Real-time ML pipeline architecture — GCP pipeline architecture

The Challenge

The challenge was to separate signal from noise in a continuous stream of millions of transactions. Beyond working without labels (unsupervised) and handling pattern drift, the infrastructure had to operate with sub-second latency to turn data into truly actionable signal.

Solution & Approach

The solution was an end-to-end research platform that combines unsupervised models with a real-time infrastructure designed to be reliable and efficient:

ML/DL Model Research

Dense autoencoder, One-Class SVM, and Isolation Forest as primary models.
K-Means and baseline approaches for contrast; outlier ratio fixed at 5% for tests.
Feature engineering: gas patterns, wallet clustering, cross-chain activity.
Label-free evaluation with Silhouette Score and population comparison.

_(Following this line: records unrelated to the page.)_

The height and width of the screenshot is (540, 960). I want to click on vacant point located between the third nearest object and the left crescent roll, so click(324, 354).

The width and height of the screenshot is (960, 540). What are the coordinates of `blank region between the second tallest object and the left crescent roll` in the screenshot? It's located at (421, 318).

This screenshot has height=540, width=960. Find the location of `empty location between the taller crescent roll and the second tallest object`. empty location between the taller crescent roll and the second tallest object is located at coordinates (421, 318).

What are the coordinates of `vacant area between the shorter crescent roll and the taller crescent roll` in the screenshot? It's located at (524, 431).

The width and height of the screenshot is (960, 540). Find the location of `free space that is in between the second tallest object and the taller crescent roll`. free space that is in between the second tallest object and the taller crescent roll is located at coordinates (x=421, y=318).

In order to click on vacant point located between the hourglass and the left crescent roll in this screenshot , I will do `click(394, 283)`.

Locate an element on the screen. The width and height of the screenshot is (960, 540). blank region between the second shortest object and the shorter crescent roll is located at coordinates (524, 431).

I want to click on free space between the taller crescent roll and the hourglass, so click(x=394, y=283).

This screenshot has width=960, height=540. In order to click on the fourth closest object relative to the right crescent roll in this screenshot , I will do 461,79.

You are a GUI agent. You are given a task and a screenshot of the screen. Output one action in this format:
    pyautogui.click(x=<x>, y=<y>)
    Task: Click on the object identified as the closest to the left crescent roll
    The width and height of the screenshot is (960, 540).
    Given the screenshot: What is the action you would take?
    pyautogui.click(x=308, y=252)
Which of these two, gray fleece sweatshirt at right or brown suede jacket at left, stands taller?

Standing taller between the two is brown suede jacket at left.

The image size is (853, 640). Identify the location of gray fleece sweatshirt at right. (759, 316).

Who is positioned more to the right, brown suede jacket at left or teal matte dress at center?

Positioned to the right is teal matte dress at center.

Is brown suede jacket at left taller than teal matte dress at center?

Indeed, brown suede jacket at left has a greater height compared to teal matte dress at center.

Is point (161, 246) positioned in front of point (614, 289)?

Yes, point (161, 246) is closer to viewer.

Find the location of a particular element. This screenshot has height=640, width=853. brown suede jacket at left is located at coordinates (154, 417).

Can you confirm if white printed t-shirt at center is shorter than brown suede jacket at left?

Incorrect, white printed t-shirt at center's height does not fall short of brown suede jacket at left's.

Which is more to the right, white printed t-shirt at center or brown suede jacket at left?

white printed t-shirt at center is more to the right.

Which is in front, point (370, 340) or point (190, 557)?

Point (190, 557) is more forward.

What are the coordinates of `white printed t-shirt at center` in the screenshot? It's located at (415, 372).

Real-Time Infrastructure (GCP)

Pub/Sub for ingestion from blockchain nodes.
Cloud Functions processing transactions with <1 s latency.
Firestore for real-time alert delivery to dashboards.
BigQuery for historical analysis and model training.

MLOps & Automation

Vertex AI for automated training and deployment.
CI/CD for zero-downtime model releases.
A/B testing across model versions.
Monitoring for prediction accuracy and latency.

OSMO price distribution where supports and resistances are visible — OSMO price distribution

Distribution of OSMO amount per trade where small amounts predominate — Distribution of OSMO amount per trade

Dense autoencoder diagram with n encoding and decoding layers — Dense autoencoder diagram

Results & Impact

The platform consistently surfaced actionable patterns: dense autoencoder achieved a Silhouette score of 0.909, alerts fired in under 5 seconds from confirmation, and whale accumulation was detected ahead of rallies. Sub-second processing and automated deployments turned research into repeatable intelligence suitable for production-grade anomaly detection.

Research Findings

Silhouette 0.909 with dense autoencoder; stronger results than SVM and Isolation Forest.
Alerts in <5 s from transaction confirmation.
Consistently detected whale accumulation patterns prior to rallies.
Mann-Whitney tests showed significant differences in volatility, price, and volume.

Technical Achievement

End-to-end ML pipeline with sub-second latency.
Automated releases: hours to minutes per model update.
Efficient GCP architecture processing millions of transactions.
Reusable framework for on-chain ML research.

The project shows that real-time on-chain analysis can anticipate actionable market intelligence. While research-focused, the infrastructure and models are applicable to production environments to detect significant moves before they are broadly recognized.